Your assignment: Reproduce each item with every occurrence of "sistema" changed to "aplicativo" and no other edits.

Recorded data:
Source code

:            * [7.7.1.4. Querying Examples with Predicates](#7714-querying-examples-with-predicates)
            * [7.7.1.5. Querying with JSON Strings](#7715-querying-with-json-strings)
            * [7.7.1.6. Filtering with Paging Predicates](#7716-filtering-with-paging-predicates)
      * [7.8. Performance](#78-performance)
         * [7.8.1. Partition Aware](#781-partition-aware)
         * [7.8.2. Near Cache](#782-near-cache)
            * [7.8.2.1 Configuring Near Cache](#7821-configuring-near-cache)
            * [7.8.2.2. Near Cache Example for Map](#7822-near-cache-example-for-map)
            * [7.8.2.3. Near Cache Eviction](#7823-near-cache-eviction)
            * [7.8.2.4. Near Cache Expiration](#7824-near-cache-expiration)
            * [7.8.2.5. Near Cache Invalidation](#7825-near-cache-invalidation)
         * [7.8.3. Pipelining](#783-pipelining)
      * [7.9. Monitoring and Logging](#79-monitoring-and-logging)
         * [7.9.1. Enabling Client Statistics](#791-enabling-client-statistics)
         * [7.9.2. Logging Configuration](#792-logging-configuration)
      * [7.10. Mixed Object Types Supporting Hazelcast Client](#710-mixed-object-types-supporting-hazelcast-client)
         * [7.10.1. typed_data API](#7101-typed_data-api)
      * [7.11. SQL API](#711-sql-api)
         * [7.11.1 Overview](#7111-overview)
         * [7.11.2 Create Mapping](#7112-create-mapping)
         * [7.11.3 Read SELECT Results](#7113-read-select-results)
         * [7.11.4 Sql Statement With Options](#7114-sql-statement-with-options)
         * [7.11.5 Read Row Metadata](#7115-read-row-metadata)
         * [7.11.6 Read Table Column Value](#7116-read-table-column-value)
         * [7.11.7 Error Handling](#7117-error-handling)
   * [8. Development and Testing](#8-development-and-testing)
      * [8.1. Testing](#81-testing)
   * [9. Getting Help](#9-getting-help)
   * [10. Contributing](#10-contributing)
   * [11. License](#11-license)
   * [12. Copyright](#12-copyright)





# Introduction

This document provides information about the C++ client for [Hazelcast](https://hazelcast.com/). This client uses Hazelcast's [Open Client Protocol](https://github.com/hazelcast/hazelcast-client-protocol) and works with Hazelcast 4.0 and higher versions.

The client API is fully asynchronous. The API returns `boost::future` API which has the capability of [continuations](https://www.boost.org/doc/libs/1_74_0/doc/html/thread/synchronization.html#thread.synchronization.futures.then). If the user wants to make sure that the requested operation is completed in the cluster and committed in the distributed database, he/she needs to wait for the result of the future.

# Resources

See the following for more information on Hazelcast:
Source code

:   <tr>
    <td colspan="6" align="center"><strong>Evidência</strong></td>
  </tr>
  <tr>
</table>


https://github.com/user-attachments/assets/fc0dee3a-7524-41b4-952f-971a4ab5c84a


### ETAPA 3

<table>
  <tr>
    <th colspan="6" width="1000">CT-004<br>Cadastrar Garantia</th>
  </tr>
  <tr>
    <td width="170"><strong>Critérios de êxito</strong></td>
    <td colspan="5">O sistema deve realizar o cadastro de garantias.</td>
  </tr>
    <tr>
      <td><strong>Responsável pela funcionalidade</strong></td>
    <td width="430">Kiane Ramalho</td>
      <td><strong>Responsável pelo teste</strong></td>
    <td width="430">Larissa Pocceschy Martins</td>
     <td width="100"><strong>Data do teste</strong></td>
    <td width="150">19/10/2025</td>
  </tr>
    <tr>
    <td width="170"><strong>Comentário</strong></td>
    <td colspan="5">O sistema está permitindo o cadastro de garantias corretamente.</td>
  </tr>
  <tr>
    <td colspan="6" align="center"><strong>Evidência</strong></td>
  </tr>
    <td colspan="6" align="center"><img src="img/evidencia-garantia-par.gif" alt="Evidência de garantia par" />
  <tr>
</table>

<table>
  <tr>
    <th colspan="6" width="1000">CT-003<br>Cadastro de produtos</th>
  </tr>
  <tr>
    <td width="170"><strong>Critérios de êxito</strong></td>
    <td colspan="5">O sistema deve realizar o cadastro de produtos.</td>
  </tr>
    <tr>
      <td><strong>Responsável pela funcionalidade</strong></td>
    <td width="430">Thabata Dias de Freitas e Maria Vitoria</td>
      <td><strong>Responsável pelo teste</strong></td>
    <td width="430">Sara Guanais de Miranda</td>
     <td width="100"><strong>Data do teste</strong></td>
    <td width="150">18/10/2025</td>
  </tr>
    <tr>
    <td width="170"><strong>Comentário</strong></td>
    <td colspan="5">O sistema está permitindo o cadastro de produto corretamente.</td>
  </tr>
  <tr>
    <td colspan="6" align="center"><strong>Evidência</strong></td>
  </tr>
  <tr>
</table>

Solved exercise:
Source code

:            * [7.7.1.4. Querying Examples with Predicates](#7714-querying-examples-with-predicates)
            * [7.7.1.5. Querying with JSON Strings](#7715-querying-with-json-strings)
            * [7.7.1.6. Filtering with Paging Predicates](#7716-filtering-with-paging-predicates)
      * [7.8. Performance](#78-performance)
         * [7.8.1. Partition Aware](#781-partition-aware)
         * [7.8.2. Near Cache](#782-near-cache)
            * [7.8.2.1 Configuring Near Cache](#7821-configuring-near-cache)
            * [7.8.2.2. Near Cache Example for Map](#7822-near-cache-example-for-map)
            * [7.8.2.3. Near Cache Eviction](#7823-near-cache-eviction)
            * [7.8.2.4. Near Cache Expiration](#7824-near-cache-expiration)
            * [7.8.2.5. Near Cache Invalidation](#7825-near-cache-invalidation)
         * [7.8.3. Pipelining](#783-pipelining)
      * [7.9. Monitoring and Logging](#79-monitoring-and-logging)
         * [7.9.1. Enabling Client Statistics](#791-enabling-client-statistics)
         * [7.9.2. Logging Configuration](#792-logging-configuration)
      * [7.10. Mixed Object Types Supporting Hazelcast Client](#710-mixed-object-types-supporting-hazelcast-client)
         * [7.10.1. typed_data API](#7101-typed_data-api)
      * [7.11. SQL API](#711-sql-api)
         * [7.11.1 Overview](#7111-overview)
         * [7.11.2 Create Mapping](#7112-create-mapping)
         * [7.11.3 Read SELECT Results](#7113-read-select-results)
         * [7.11.4 Sql Statement With Options](#7114-sql-statement-with-options)
         * [7.11.5 Read Row Metadata](#7115-read-row-metadata)
         * [7.11.6 Read Table Column Value](#7116-read-table-column-value)
         * [7.11.7 Error Handling](#7117-error-handling)
   * [8. Development and Testing](#8-development-and-testing)
      * [8.1. Testing](#81-testing)
   * [9. Getting Help](#9-getting-help)
   * [10. Contributing](#10-contributing)
   * [11. License](#11-license)
   * [12. Copyright](#12-copyright)





# Introduction

This document provides information about the C++ client for [Hazelcast](https://hazelcast.com/). This client uses Hazelcast's [Open Client Protocol](https://github.com/hazelcast/hazelcast-client-protocol) and works with Hazelcast 4.0 and higher versions.

The client API is fully asynchronous. The API returns `boost::future` API which has the capability of [continuations](https://www.boost.org/doc/libs/1_74_0/doc/html/thread/synchronization.html#thread.synchronization.futures.then). If the user wants to make sure that the requested operation is completed in the cluster and committed in the distributed database, he/she needs to wait for the result of the future.

# Resources

See the following for more information on Hazelcast:
Source code

:   <tr>
    <td colspan="6" align="center"><strong>Evidência</strong></td>
  </tr>
  <tr>
</table>


https://github.com/user-attachments/assets/fc0dee3a-7524-41b4-952f-971a4ab5c84a


### ETAPA 3

<table>
  <tr>
    <th colspan="6" width="1000">CT-004<br>Cadastrar Garantia</th>
  </tr>
  <tr>
    <td width="170"><strong>Critérios de êxito</strong></td>
    <td colspan="5">O aplicativo deve realizar o cadastro de garantias.</td>
  </tr>
    <tr>
      <td><strong>Responsável pela funcionalidade</strong></td>
    <td width="430">Kiane Ramalho</td>
      <td><strong>Responsável pelo teste</strong></td>
    <td width="430">Larissa Pocceschy Martins</td>
     <td width="100"><strong>Data do teste</strong></td>
    <td width="150">19/10/2025</td>
  </tr>
    <tr>
    <td width="170"><strong>Comentário</strong></td>
    <td colspan="5">O aplicativo está permitindo o cadastro de garantias corretamente.</td>
  </tr>
  <tr>
    <td colspan="6" align="center"><strong>Evidência</strong></td>
  </tr>
    <td colspan="6" align="center"><img src="img/evidencia-garantia-par.gif" alt="Evidência de garantia par" />
  <tr>
</table>

<table>
  <tr>
    <th colspan="6" width="1000">CT-003<br>Cadastro de produtos</th>
  </tr>
  <tr>
    <td width="170"><strong>Critérios de êxito</strong></td>
    <td colspan="5">O aplicativo deve realizar o cadastro de produtos.</td>
  </tr>
    <tr>
      <td><strong>Responsável pela funcionalidade</strong></td>
    <td width="430">Thabata Dias de Freitas e Maria Vitoria</td>
      <td><strong>Responsável pelo teste</strong></td>
    <td width="430">Sara Guanais de Miranda</td>
     <td width="100"><strong>Data do teste</strong></td>
    <td width="150">18/10/2025</td>
  </tr>
    <tr>
    <td width="170"><strong>Comentário</strong></td>
    <td colspan="5">O aplicativo está permitindo o cadastro de produto corretamente.</td>
  </tr>
  <tr>
    <td colspan="6" align="center"><strong>Evidência</strong></td>
  </tr>
  <tr>
</table>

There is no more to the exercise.